Conservative or liberal?

Labels can be walls, built to separate and exclude. Or, sometimes, they can be ways to include more people, by making a bigger tent of meeting. In the ever-fractionating Christian world, two terms that seem to both exclude and include are “conservative” and “liberal.”

Most everyone would agree that the Episcopal Church tends to be “liberal,” while Southern Baptists tend to be “conservative.” Orthodox churches, by which I mean Eastern Orthodox, tend to be conservative, insofar as they generally avoid politicking from the pulpit — they are Christocentric, and, in contrast to many so-called mainline Protestant denominations, focused on the cross.

And so one could list the dozens of denominations, and opine on their being “conservative” or “liberal.” Thinking on this brought me to what might be old news to a lot of you, but which struck me as one valid measure of a Christian’s beliefs, whether he or she ought be considered one or the other. The measure is how the Christian approaches sin.

A liberal would tend to see sin in others, especially those whose sins are public and political. Racists, slaveholders, adulterers, polluters, Israel, Republicans. Well, the last two seem to be regular features of sinners to be condemned by the righteous. Or at least the self-righteous. In short, a liberal might tend to see that proverbial mote in their brother’s eye, while ignoring the log in theirs.

Liberal churches don’t tend to preach sin and damnation it seems.
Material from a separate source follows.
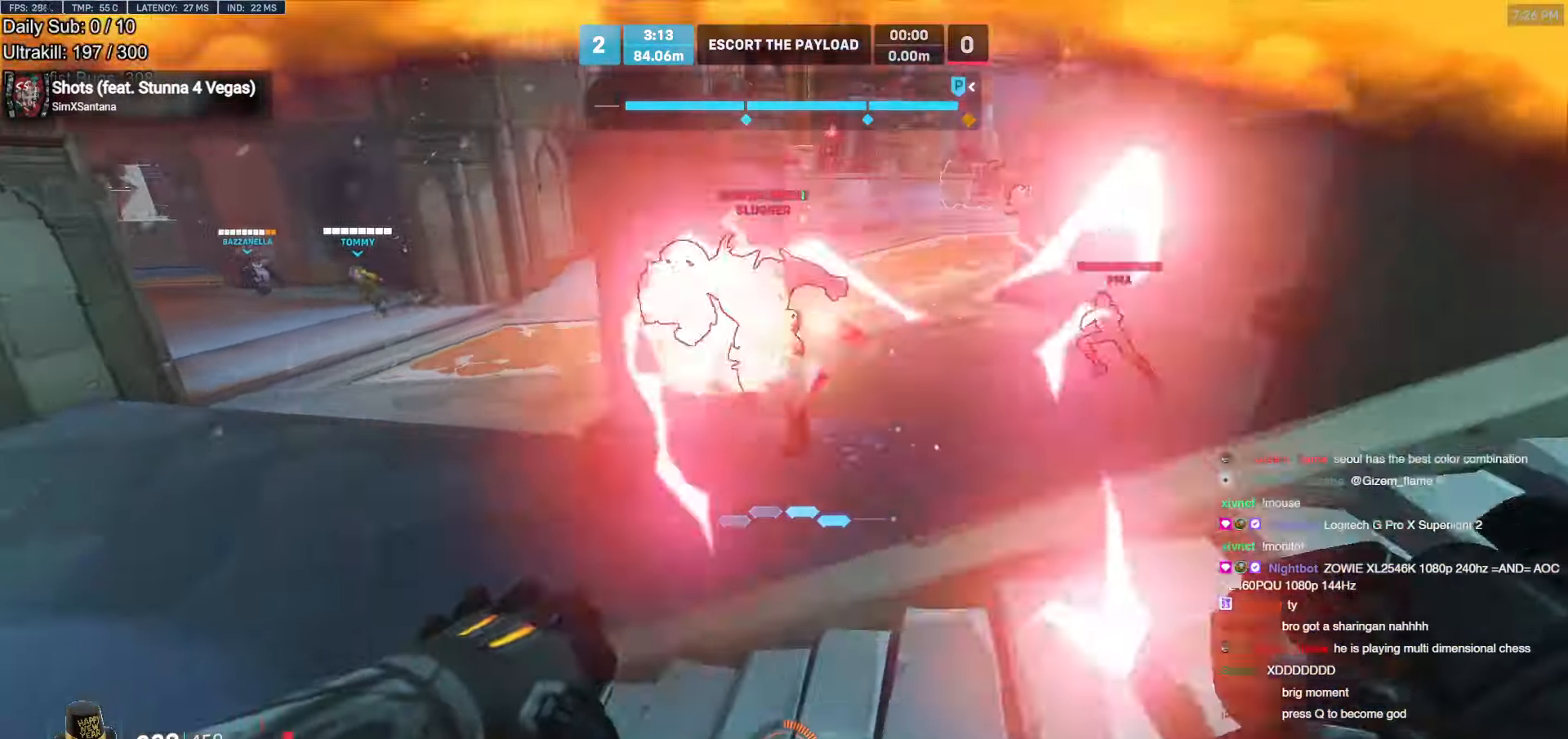
{"keys": ["a", "w"], "mouse": ["left", "right"], "events": [[34, "s", "up"], [34, "space", "down"], [118, "space", "up"], [269, "d", "up"], [269, "w", "down"], [319, "a", "down"], [403, "mouse_left", "down"], [403, "mouse_right", "down"]]}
Unless it is a public sin that may be properly criticized from a “social justice” point of view. In three words, someone else’s sins.
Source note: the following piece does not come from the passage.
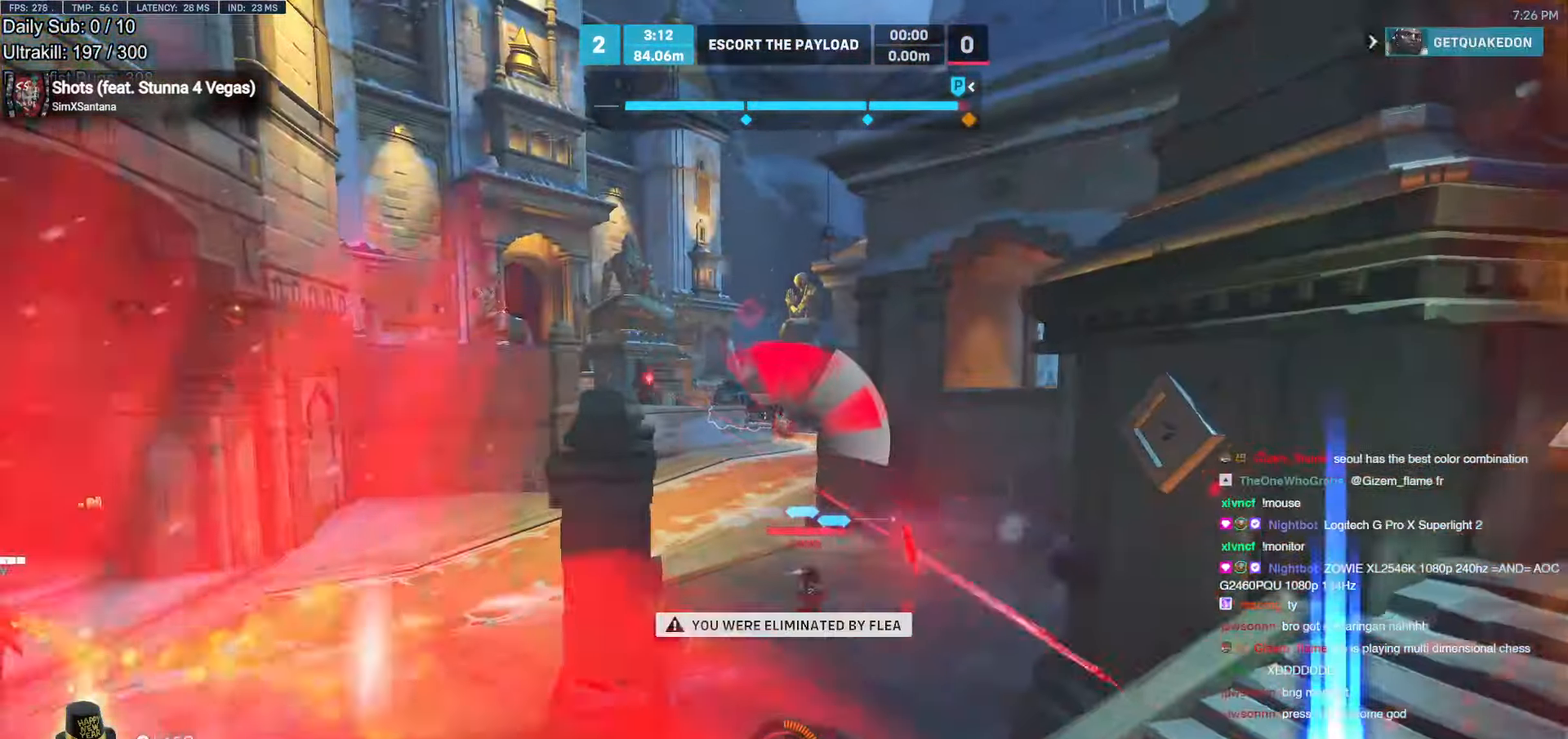
{"keys": ["w"], "mouse": [], "events": [[84, "space", "up"], [134, "w", "up"], [369, "w", "down"]]}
This is in stark contrast to what I would consider a properly conservative church. And, no, it isn’t a church where one hears condemnations of Democratic candidates for office or of liberal politics.  In fact, a conservative church should have little to nothing to do with politics, and everything to do with the Kingdom of Heaven.

A conservative church would tend to focus on the sin that resides in each and every one of us. And in how we may best settle accounts with God by ridding ourselves of our sins. Repeat for emphasis: Our sins. Not someone else’s sins.

Oversimplification, perhaps. And certainly not a blanket prescription for telling if a church is conservative or liberal. In its bumper sticker form, it could be: Liberals –sin belongs to thee. Conservatives — sin belongs to me.